The wonders of winterizing revisited
I spent the past week winterizing, a seasonal exercise that involves physical and emotional effort.
Sometimes very emotional, very painful.
After all, I am not a fan of the approach of cold weather, but I do realize that, like it or lump it big time, it happens, so get over it.
Our local weather can be pretty weird — one day hot, the next day cold, but it is what it is. At least we don’t have to board up our windows and brace for a hurricane, so some cold weather with snow and all that sort of stuff is nothing to gripe about.
If you have horses, you don’t need a calendar to figure out the seasons are changing and frosty temperatures are going to be part of the daily drill.
They get their winter coats, all furry and kind of like a woolly mammoth as I like to call them when I give them a Janice hug and wrap my arms around their bellies as best I can.
Truth be told, I secretly envy them because they always get a new winter coat.
One of the first things I did when we weren’t besieged by wind or rain and more rain is something I intended to do by myself, but Better Half got in on the action when I started clearing out my flower beds.
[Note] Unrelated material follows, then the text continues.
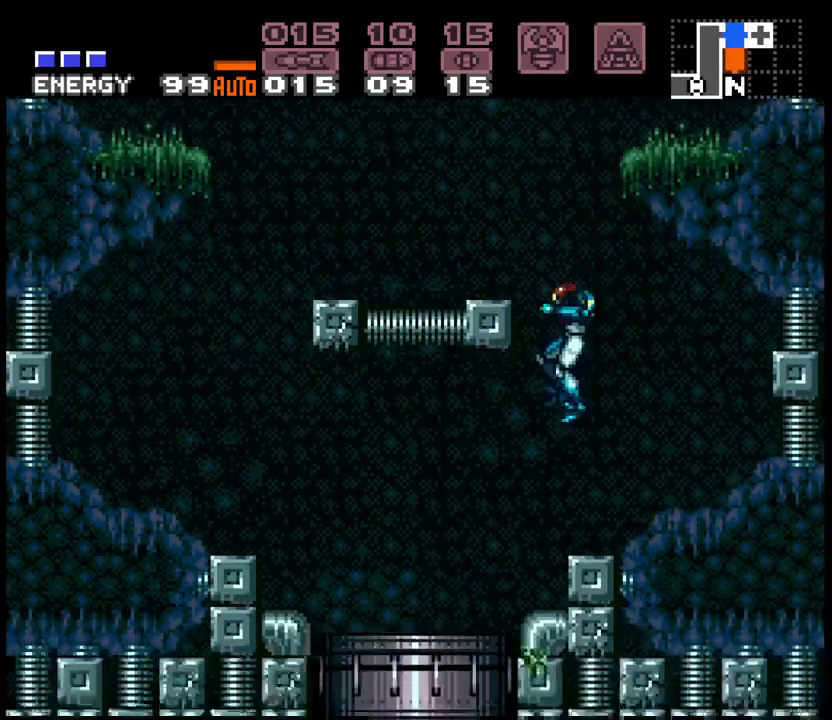
{"buttons": ["DPAD_RIGHT"], "events": [[300, "DPAD_LEFT", "up"], [350, "DPAD_RIGHT", "down"], [483, "A", "up"]]}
This meant removing all the decorative things I put in them, including all the solar lights that need their switches turned to the off position.
How cheerful you are about doing this depends on if the winterizing is occurring before dinner when you’re starving or after dinner when you’d prefer to do nothing at all, especially not flower bed work when the time change has robbed you of extended natural light for such an undertaking.
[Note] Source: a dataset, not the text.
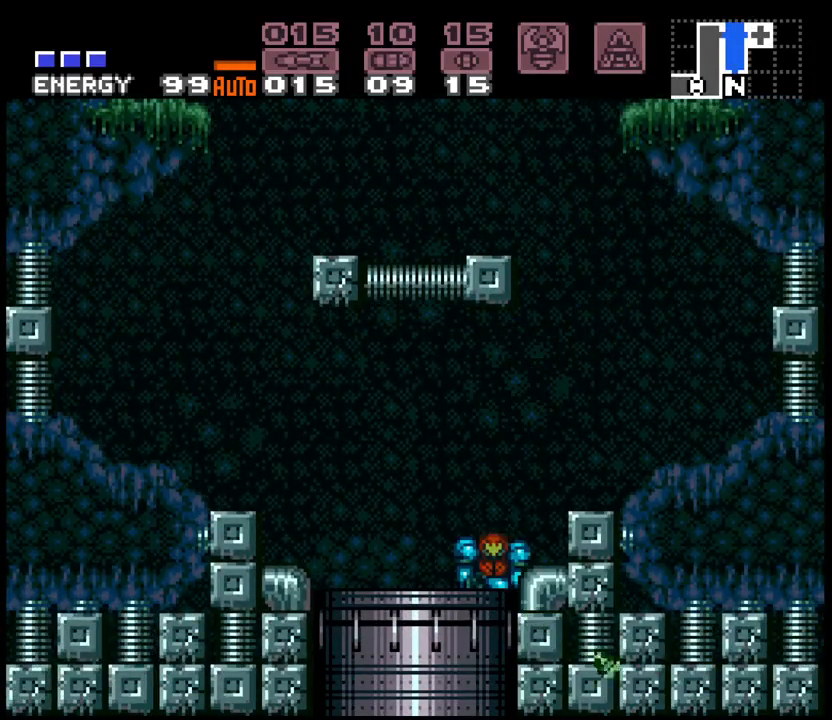
{"buttons": ["DPAD_RIGHT"], "events": []}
We were doing this in pre-food, kind-of-dark mode, thinking we’d get done pretty quickly because we were highly motivated to fix dinner, but some mud and husband-and-wife friction generated over where and how to store 56 solar lights slowed the process and progress.
In the end, the backyard summer mini carnival, as Better Half likes to refer to this light show, is officially on winter hiatus.
I actually had a few flower pots with a little flower here and there still hanging on. I guess if I can hug a horse’s belly, I can give a straggler flower or two a pep talk to hang in there or at least pay my respects and assure them that I’ve appreciated their beauty.
Winterizing isn’t all bad, since I become indoor productive and consider some projects I can turn my attention to.
And on the clothing end of things, I actually enjoy reconnecting with some sweaters and corduroy pants, but I am reminded anew that it can be confusing in the apparel department this time of year, too.
I do a hat and glove inventory, and I’m always at a loss for what happened to all the sets of gloves I bought on winter clearance last year. And what happened to all the other sets of gloves I swore we already had?
Suddenly there’s only one glove to this set and one glove to another set.
It’s as if they’re in some sort of conspiracy with all the missing socks in the household.
My guess is they’re Snowbirds all together somewhere, enjoying life away from the Kiaski family and vowing never to return … at least not until the mini carnival comes back to town.